As he can’t work, Azfaar relies on financial help from his siblings. “They spare a few hundred dollars every few months to keep us afloat,” he said.

Without the guarantee of resettlement from the UK Government, Azfaar wouldn’t dare try to escape Afghanistan. But hundreds of thousands have attempted to flee.

“I feel like the British Government is seriously not committed to helping us stranded allies, but rather pushing us towards criminal gangs to try and get to the UK via illegal routes,” he said, pointing out that the UK is becoming increasingly hostile towards refugees who arrive by irregular means. “Promoting safe and legal routes clearly only exists on paper.”

Azfaar feels he has been “systematically failed on all levels by the British Government”. While multigenerational ties to the UK have made him feel British, he says he has been “cruelly and unfairly rejected, forgotten and abandoned by the British Government”.

“We Afghan allies deserve the same respect, commitment and generosity that Ukrainians refugees got from the UK Government in 2022,” he added.

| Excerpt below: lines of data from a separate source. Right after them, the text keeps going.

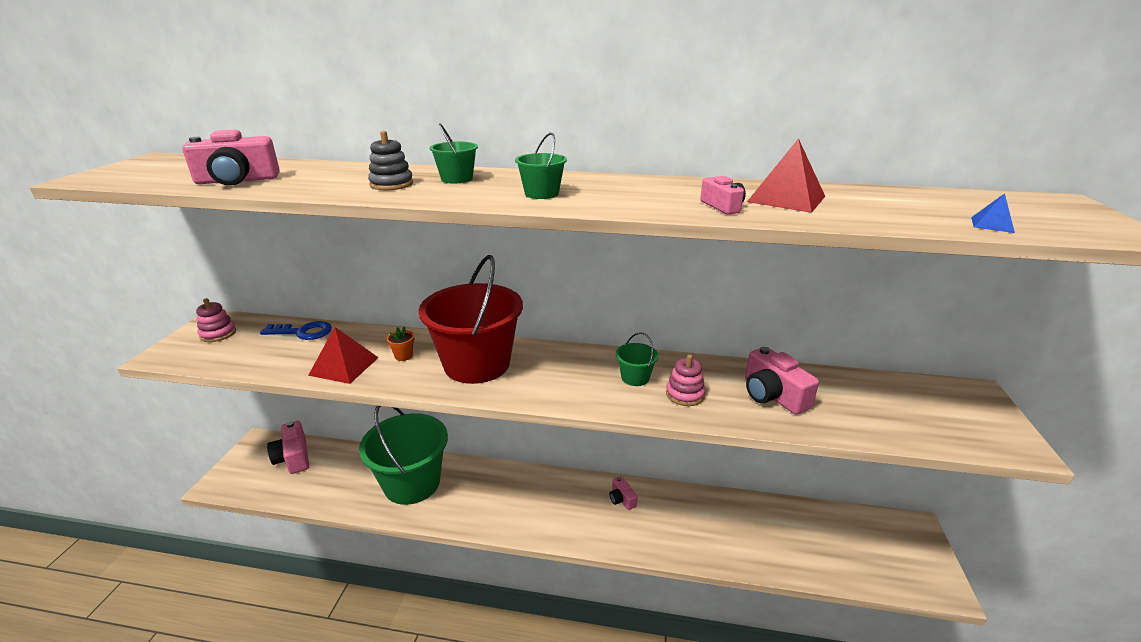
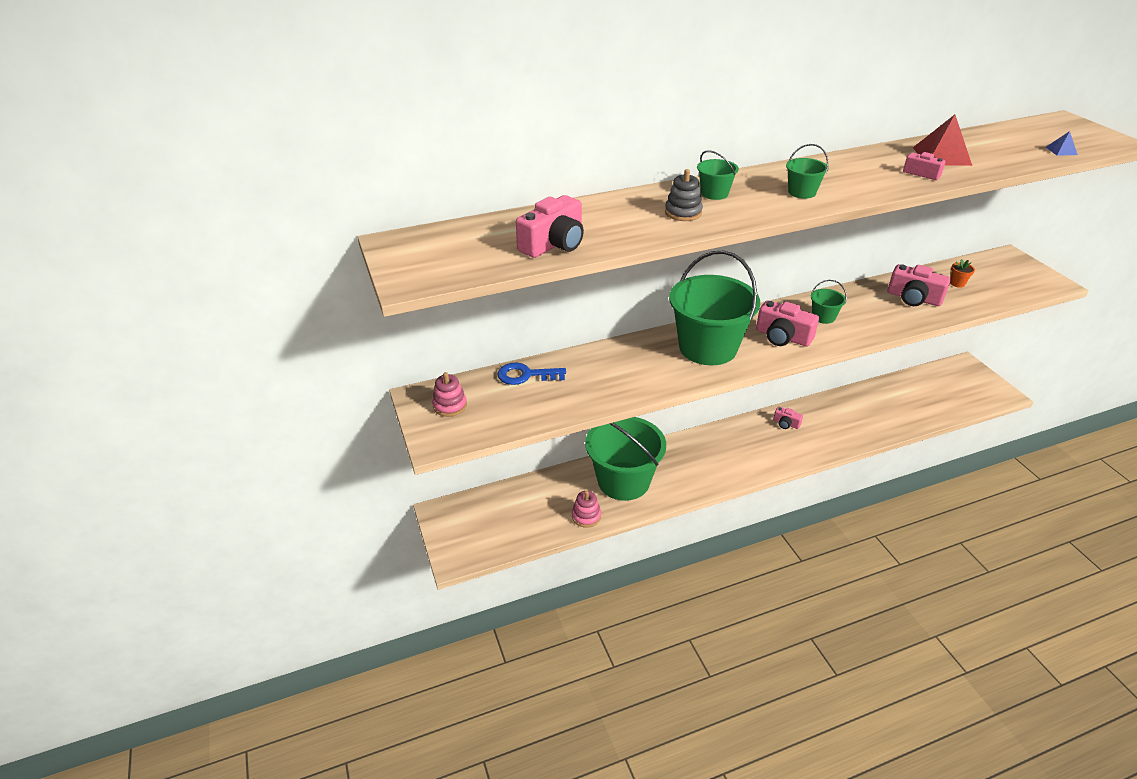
camera: 30 degrees left, 10 degrees up
blue key [260,321,332,340] -> blue key turned 150 degrees counterclockwise [497,363,566,385]
pink camera [267,421,309,474] -> pink camera moved to [756,300,819,347]
red pyramid [308,327,379,384] -> none
orange flower pot [387,326,414,361] -> orange flower pot moved to [950,259,975,288]
red bucket [418,255,523,384] -> green bucket [669,251,760,365]
pink stacking toy [666,355,705,406] -> pink stacking toy moved to [572,491,601,528]

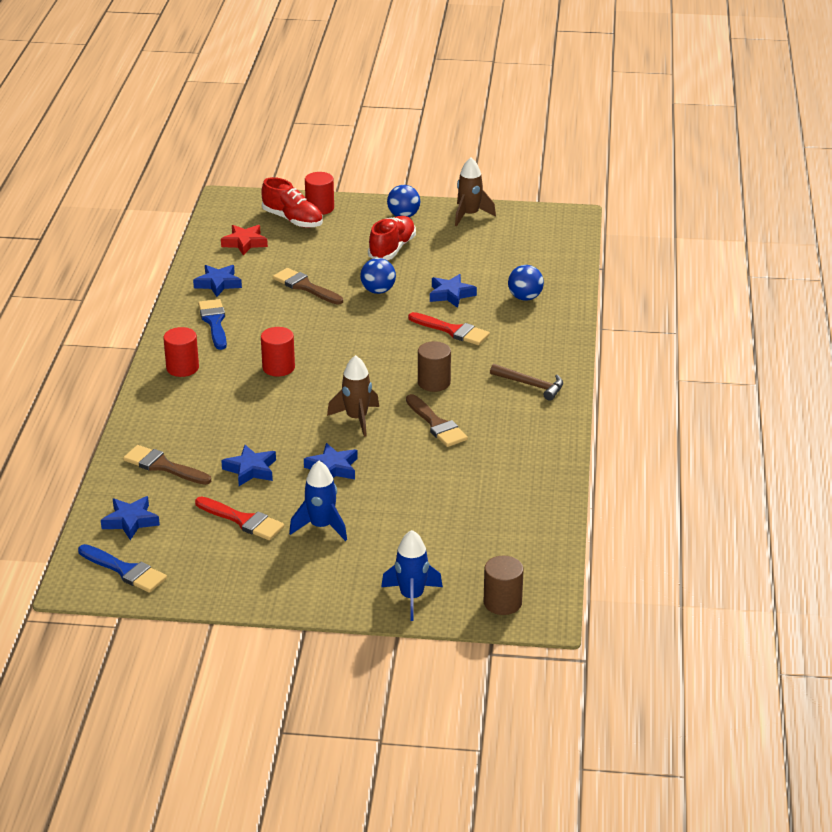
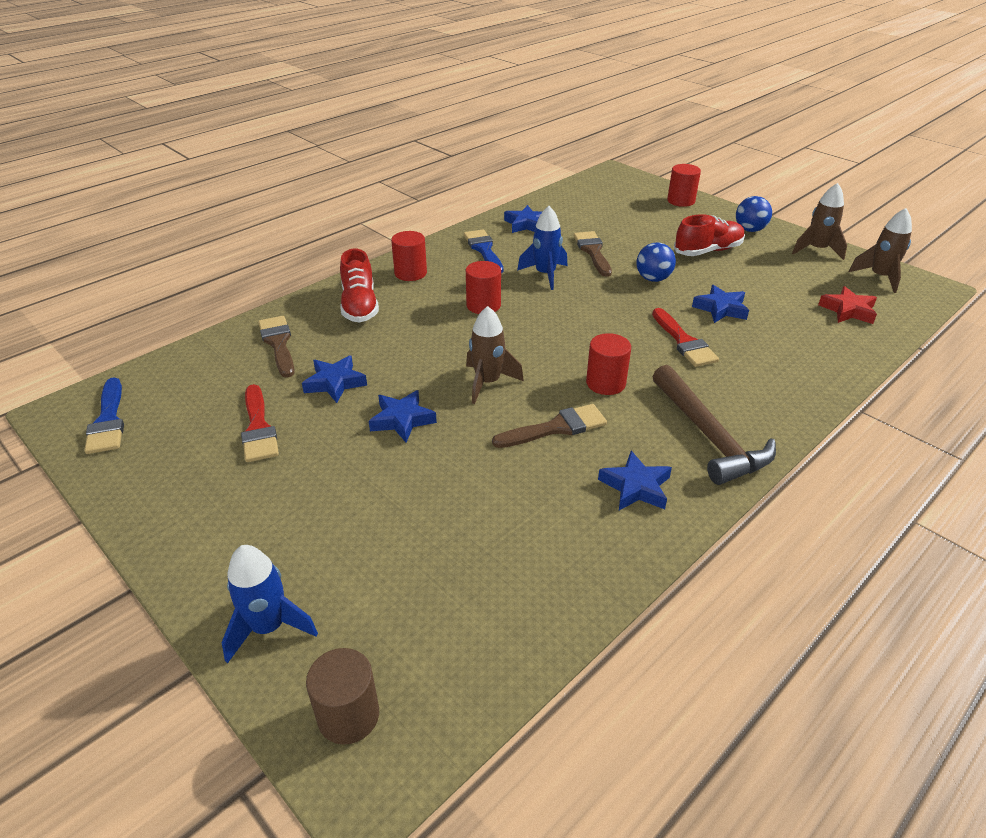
camera: 40 degrees right, 5 degrees up
blue star [101,496,160,540] -> blue star moved to [598,451,672,510]
blue brush [198,299,227,350] -> blue brush turned 45 degrees counterclockwise [464,229,503,273]
red star [221,225,268,255] -> red star moved to [818,286,877,324]
red shoe [261,177,323,228] -> red shoe moved to [340,249,379,323]
blue rocket [289,461,347,541] -> blue rocket moved to [517,206,567,290]
brown brush [406,394,468,447] -> brown brush turned 120 degrees counterclockwise [492,404,607,448]
brown cylinder [418,341,451,392] -> red cylinder [586,333,631,395]
brown hammer [490,364,563,401] -> brown hammer [652,365,776,485], size x1.64
blue ball [508,265,544,301] -> none
none -> brown rocket [848,208,912,293]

Before the ACRS, the UK Government created the Afghan Relocations and Assistance Policy (Arap) to resettle current or former staff in Afghanistan who were employed by the UK Government.

When the ACRS was created, the Home Office stated its aim to resettle more than 5,000 people in the first year, and up to 20,000 in the following years. This scheme had wider criteria than the Arap and focused on women and children, as well as religious and other minorities in danger from the Taliban – people like Azfaar and his family.

In 2022, 4,629 Afghans were resettled under both schemes, but most were people who had worked for the UK before Kabul fell. Only 22 were accepted because they were vulnerable or at-risk refugees.

“Fundamentally the failings of the ACRS scheme to support arrivals of Afghan refugees since the final evacuation flight during Operation Pitting is, in my view, indicative of the broader context of anti-migrant, anti-refugee policies at the heart of this government,” Lou Calvey, a refugee and asylum specialist, told i. “Time and again we see them doing as little as possible to satisfy any humanitarian feelings within the broader public and as soon as the headlines move they revert to hostile positions.”

A Government spokesperson said: “The UK has made an ambitious and generous commitment to help at-risk people in Afghanistan and, so far, we have brought around 24,600 vulnerable people to safety, including thousands of people eligible for our Afghan resettlement schemes.

“We have a proud history of providing protection for those who genuinely need it through our safe and legal routes and have welcomed over a hundred thousand people from Ukraine and Hong Kong, and 9,113 Afghans under ACRS.”